>> start

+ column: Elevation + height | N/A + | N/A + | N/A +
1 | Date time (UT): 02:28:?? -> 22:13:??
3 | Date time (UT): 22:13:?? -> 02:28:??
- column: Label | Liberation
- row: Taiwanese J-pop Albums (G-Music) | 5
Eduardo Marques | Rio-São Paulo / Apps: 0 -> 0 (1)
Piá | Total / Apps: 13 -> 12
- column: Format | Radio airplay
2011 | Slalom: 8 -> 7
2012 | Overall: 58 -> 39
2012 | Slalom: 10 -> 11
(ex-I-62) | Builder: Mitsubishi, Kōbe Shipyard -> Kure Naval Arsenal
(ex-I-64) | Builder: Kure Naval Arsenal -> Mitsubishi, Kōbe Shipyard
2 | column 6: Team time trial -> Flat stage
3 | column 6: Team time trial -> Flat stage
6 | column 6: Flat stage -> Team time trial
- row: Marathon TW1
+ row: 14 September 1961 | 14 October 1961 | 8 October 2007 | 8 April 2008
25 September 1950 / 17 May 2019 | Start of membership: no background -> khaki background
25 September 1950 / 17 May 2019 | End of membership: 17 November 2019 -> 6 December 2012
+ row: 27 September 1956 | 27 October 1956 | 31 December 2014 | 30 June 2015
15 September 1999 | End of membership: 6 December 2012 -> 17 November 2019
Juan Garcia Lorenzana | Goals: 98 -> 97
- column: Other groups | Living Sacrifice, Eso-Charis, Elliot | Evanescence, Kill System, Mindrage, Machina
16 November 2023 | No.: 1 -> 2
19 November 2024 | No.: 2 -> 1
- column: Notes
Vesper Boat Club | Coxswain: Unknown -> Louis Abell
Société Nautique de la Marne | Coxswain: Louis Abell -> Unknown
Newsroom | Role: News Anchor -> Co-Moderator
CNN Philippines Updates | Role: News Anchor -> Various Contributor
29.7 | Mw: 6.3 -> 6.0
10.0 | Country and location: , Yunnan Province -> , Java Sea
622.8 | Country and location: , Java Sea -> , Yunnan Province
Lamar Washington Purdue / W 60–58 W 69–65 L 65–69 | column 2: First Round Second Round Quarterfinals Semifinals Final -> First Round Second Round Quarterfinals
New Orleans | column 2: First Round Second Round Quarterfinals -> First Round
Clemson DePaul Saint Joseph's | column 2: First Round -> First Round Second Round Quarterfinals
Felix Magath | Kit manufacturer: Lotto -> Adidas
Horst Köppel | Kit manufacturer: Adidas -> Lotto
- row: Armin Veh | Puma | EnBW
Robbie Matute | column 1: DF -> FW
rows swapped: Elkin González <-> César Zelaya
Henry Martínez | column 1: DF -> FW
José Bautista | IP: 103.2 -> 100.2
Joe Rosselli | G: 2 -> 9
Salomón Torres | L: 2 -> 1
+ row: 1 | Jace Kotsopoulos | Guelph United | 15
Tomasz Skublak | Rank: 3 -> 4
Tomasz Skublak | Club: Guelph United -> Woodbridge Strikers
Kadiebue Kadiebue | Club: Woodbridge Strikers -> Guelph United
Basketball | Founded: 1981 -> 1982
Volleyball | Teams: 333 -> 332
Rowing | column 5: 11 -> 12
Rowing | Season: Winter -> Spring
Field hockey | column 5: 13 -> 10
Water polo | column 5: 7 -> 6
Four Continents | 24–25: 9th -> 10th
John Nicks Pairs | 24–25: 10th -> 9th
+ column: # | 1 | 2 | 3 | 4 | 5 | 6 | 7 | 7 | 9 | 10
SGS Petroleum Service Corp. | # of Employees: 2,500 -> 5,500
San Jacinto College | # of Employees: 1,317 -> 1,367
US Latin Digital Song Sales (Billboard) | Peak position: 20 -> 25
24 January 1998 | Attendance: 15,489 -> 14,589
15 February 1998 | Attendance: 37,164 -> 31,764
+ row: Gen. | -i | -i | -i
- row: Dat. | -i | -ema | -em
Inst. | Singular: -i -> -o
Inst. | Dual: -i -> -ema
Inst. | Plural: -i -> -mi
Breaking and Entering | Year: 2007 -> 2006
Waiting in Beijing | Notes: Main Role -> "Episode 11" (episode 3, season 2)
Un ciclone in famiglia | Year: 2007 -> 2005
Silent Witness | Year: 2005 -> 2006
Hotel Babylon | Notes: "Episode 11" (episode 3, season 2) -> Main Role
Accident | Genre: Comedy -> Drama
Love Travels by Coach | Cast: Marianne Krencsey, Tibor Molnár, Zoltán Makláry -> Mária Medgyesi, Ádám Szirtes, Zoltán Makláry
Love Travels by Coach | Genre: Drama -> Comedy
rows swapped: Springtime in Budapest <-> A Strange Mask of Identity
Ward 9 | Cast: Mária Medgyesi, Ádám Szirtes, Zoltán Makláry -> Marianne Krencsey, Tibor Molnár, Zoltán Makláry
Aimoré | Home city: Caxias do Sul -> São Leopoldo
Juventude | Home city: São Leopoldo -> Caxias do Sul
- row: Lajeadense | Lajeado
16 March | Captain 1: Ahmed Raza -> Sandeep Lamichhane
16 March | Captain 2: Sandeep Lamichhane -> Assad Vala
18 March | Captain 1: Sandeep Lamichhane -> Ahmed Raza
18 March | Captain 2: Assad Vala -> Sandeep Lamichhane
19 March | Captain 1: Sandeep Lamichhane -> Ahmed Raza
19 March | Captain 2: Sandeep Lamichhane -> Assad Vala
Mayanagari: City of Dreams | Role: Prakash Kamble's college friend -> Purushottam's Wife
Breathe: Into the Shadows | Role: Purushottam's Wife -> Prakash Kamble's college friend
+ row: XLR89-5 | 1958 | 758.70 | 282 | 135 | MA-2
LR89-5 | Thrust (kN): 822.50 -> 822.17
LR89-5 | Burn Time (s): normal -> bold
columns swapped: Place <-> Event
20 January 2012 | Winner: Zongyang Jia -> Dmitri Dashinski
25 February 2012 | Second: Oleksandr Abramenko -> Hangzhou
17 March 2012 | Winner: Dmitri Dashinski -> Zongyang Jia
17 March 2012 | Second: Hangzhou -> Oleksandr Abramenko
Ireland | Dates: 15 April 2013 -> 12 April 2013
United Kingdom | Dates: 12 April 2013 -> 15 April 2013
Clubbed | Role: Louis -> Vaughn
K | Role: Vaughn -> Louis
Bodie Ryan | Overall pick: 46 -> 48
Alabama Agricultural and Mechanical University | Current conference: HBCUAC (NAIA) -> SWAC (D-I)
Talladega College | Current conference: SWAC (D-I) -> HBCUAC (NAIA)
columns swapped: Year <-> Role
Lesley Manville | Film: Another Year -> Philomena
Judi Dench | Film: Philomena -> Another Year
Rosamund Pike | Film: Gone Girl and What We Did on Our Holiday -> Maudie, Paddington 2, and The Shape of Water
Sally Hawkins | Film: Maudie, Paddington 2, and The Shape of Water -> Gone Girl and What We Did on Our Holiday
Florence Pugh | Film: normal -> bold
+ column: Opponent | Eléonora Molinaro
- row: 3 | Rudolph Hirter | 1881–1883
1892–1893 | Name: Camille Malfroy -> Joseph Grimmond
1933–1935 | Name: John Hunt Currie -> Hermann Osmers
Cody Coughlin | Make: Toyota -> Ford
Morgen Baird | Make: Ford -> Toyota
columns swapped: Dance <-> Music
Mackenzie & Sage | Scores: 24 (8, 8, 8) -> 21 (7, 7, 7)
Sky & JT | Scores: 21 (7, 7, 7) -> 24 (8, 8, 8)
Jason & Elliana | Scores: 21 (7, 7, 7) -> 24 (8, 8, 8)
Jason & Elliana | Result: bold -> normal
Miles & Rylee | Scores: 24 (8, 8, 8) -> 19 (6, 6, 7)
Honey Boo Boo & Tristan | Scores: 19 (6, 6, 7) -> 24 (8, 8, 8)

>> end

• **What is being asked**
Write out all the items again, substituting "Hilly stage" for every occurrence of "Flat stage" and leaving everything else the same.

• **Solution for this task**
+ column: Elevation + height | N/A + | N/A + | N/A +
1 | Date time (UT): 02:28:?? -> 22:13:??
3 | Date time (UT): 22:13:?? -> 02:28:??
- column: Label | Liberation
- row: Taiwanese J-pop Albums (G-Music) | 5
Eduardo Marques | Rio-São Paulo / Apps: 0 -> 0 (1)
Piá | Total / Apps: 13 -> 12
- column: Format | Radio airplay
2011 | Slalom: 8 -> 7
2012 | Overall: 58 -> 39
2012 | Slalom: 10 -> 11
(ex-I-62) | Builder: Mitsubishi, Kōbe Shipyard -> Kure Naval Arsenal
(ex-I-64) | Builder: Kure Naval Arsenal -> Mitsubishi, Kōbe Shipyard
2 | column 6: Team time trial -> Hilly stage
3 | column 6: Team time trial -> Hilly stage
6 | column 6: Hilly stage -> Team time trial
- row: Marathon TW1
+ row: 14 September 1961 | 14 October 1961 | 8 October 2007 | 8 April 2008
25 September 1950 / 17 May 2019 | Start of membership: no background -> khaki background
25 September 1950 / 17 May 2019 | End of membership: 17 November 2019 -> 6 December 2012
+ row: 27 September 1956 | 27 October 1956 | 31 December 2014 | 30 June 2015
15 September 1999 | End of membership: 6 December 2012 -> 17 November 2019
Juan Garcia Lorenzana | Goals: 98 -> 97
- column: Other groups | Living Sacrifice, Eso-Charis, Elliot | Evanescence, Kill System, Mindrage, Machina
16 November 2023 | No.: 1 -> 2
19 November 2024 | No.: 2 -> 1
- column: Notes
Vesper Boat Club | Coxswain: Unknown -> Louis Abell
Société Nautique de la Marne | Coxswain: Louis Abell -> Unknown
Newsroom | Role: News Anchor -> Co-Moderator
CNN Philippines Updates | Role: News Anchor -> Various Contributor
29.7 | Mw: 6.3 -> 6.0
10.0 | Country and location: , Yunnan Province -> , Java Sea
622.8 | Country and location: , Java Sea -> , Yunnan Province
Lamar Washington Purdue / W 60–58 W 69–65 L 65–69 | column 2: First Round Second Round Quarterfinals Semifinals Final -> First Round Second Round Quarterfinals
New Orleans | column 2: First Round Second Round Quarterfinals -> First Round
Clemson DePaul Saint Joseph's | column 2: First Round -> First Round Second Round Quarterfinals
Felix Magath | Kit manufacturer: Lotto -> Adidas
Horst Köppel | Kit manufacturer: Adidas -> Lotto
- row: Armin Veh | Puma | EnBW
Robbie Matute | column 1: DF -> FW
rows swapped: Elkin González <-> César Zelaya
Henry Martínez | column 1: DF -> FW
José Bautista | IP: 103.2 -> 100.2
Joe Rosselli | G: 2 -> 9
Salomón Torres | L: 2 -> 1
+ row: 1 | Jace Kotsopoulos | Guelph United | 15
Tomasz Skublak | Rank: 3 -> 4
Tomasz Skublak | Club: Guelph United -> Woodbridge Strikers
Kadiebue Kadiebue | Club: Woodbridge Strikers -> Guelph United
Basketball | Founded: 1981 -> 1982
Volleyball | Teams: 333 -> 332
Rowing | column 5: 11 -> 12
Rowing | Season: Winter -> Spring
Field hockey | column 5: 13 -> 10
Water polo | column 5: 7 -> 6
Four Continents | 24–25: 9th -> 10th
John Nicks Pairs | 24–25: 10th -> 9th
+ column: # | 1 | 2 | 3 | 4 | 5 | 6 | 7 | 7 | 9 | 10
SGS Petroleum Service Corp. | # of Employees: 2,500 -> 5,500
San Jacinto College | # of Employees: 1,317 -> 1,367
US Latin Digital Song Sales (Billboard) | Peak position: 20 -> 25
24 January 1998 | Attendance: 15,489 -> 14,589
15 February 1998 | Attendance: 37,164 -> 31,764
+ row: Gen. | -i | -i | -i
- row: Dat. | -i | -ema | -em
Inst. | Singular: -i -> -o
Inst. | Dual: -i -> -ema
Inst. | Plural: -i -> -mi
Breaking and Entering | Year: 2007 -> 2006
Waiting in Beijing | Notes: Main Role -> "Episode 11" (episode 3, season 2)
Un ciclone in famiglia | Year: 2007 -> 2005
Silent Witness | Year: 2005 -> 2006
Hotel Babylon | Notes: "Episode 11" (episode 3, season 2) -> Main Role
Accident | Genre: Comedy -> Drama
Love Travels by Coach | Cast: Marianne Krencsey, Tibor Molnár, Zoltán Makláry -> Mária Medgyesi, Ádám Szirtes, Zoltán Makláry
Love Travels by Coach | Genre: Drama -> Comedy
rows swapped: Springtime in Budapest <-> A Strange Mask of Identity
Ward 9 | Cast: Mária Medgyesi, Ádám Szirtes, Zoltán Makláry -> Marianne Krencsey, Tibor Molnár, Zoltán Makláry
Aimoré | Home city: Caxias do Sul -> São Leopoldo
Juventude | Home city: São Leopoldo -> Caxias do Sul
- row: Lajeadense | Lajeado
16 March | Captain 1: Ahmed Raza -> Sandeep Lamichhane
16 March | Captain 2: Sandeep Lamichhane -> Assad Vala
18 March | Captain 1: Sandeep Lamichhane -> Ahmed Raza
18 March | Captain 2: Assad Vala -> Sandeep Lamichhane
19 March | Captain 1: Sandeep Lamichhane -> Ahmed Raza
19 March | Captain 2: Sandeep Lamichhane -> Assad Vala
Mayanagari: City of Dreams | Role: Prakash Kamble's college friend -> Purushottam's Wife
Breathe: Into the Shadows | Role: Purushottam's Wife -> Prakash Kamble's college friend
+ row: XLR89-5 | 1958 | 758.70 | 282 | 135 | MA-2
LR89-5 | Thrust (kN): 822.50 -> 822.17
LR89-5 | Burn Time (s): normal -> bold
columns swapped: Place <-> Event
20 January 2012 | Winner: Zongyang Jia -> Dmitri Dashinski
25 February 2012 | Second: Oleksandr Abramenko -> Hangzhou
17 March 2012 | Winner: Dmitri Dashinski -> Zongyang Jia
17 March 2012 | Second: Hangzhou -> Oleksandr Abramenko
Ireland | Dates: 15 April 2013 -> 12 April 2013
United Kingdom | Dates: 12 April 2013 -> 15 April 2013
Clubbed | Role: Louis -> Vaughn
K | Role: Vaughn -> Louis
Bodie Ryan | Overall pick: 46 -> 48
Alabama Agricultural and Mechanical University | Current conference: HBCUAC (NAIA) -> SWAC (D-I)
Talladega College | Current conference: SWAC (D-I) -> HBCUAC (NAIA)
columns swapped: Year <-> Role
Lesley Manville | Film: Another Year -> Philomena
Judi Dench | Film: Philomena -> Another Year
Rosamund Pike | Film: Gone Girl and What We Did on Our Holiday -> Maudie, Paddington 2, and The Shape of Water
Sally Hawkins | Film: Maudie, Paddington 2, and The Shape of Water -> Gone Girl and What We Did on Our Holiday
Florence Pugh | Film: normal -> bold
+ column: Opponent | Eléonora Molinaro
- row: 3 | Rudolph Hirter | 1881–1883
1892–1893 | Name: Camille Malfroy -> Joseph Grimmond
1933–1935 | Name: John Hunt Currie -> Hermann Osmers
Cody Coughlin | Make: Toyota -> Ford
Morgen Baird | Make: Ford -> Toyota
columns swapped: Dance <-> Music
Mackenzie & Sage | Scores: 24 (8, 8, 8) -> 21 (7, 7, 7)
Sky & JT | Scores: 21 (7, 7, 7) -> 24 (8, 8, 8)
Jason & Elliana | Scores: 21 (7, 7, 7) -> 24 (8, 8, 8)
Jason & Elliana | Result: bold -> normal
Miles & Rylee | Scores: 24 (8, 8, 8) -> 19 (6, 6, 7)
Honey Boo Boo & Tristan | Scores: 19 (6, 6, 7) -> 24 (8, 8, 8)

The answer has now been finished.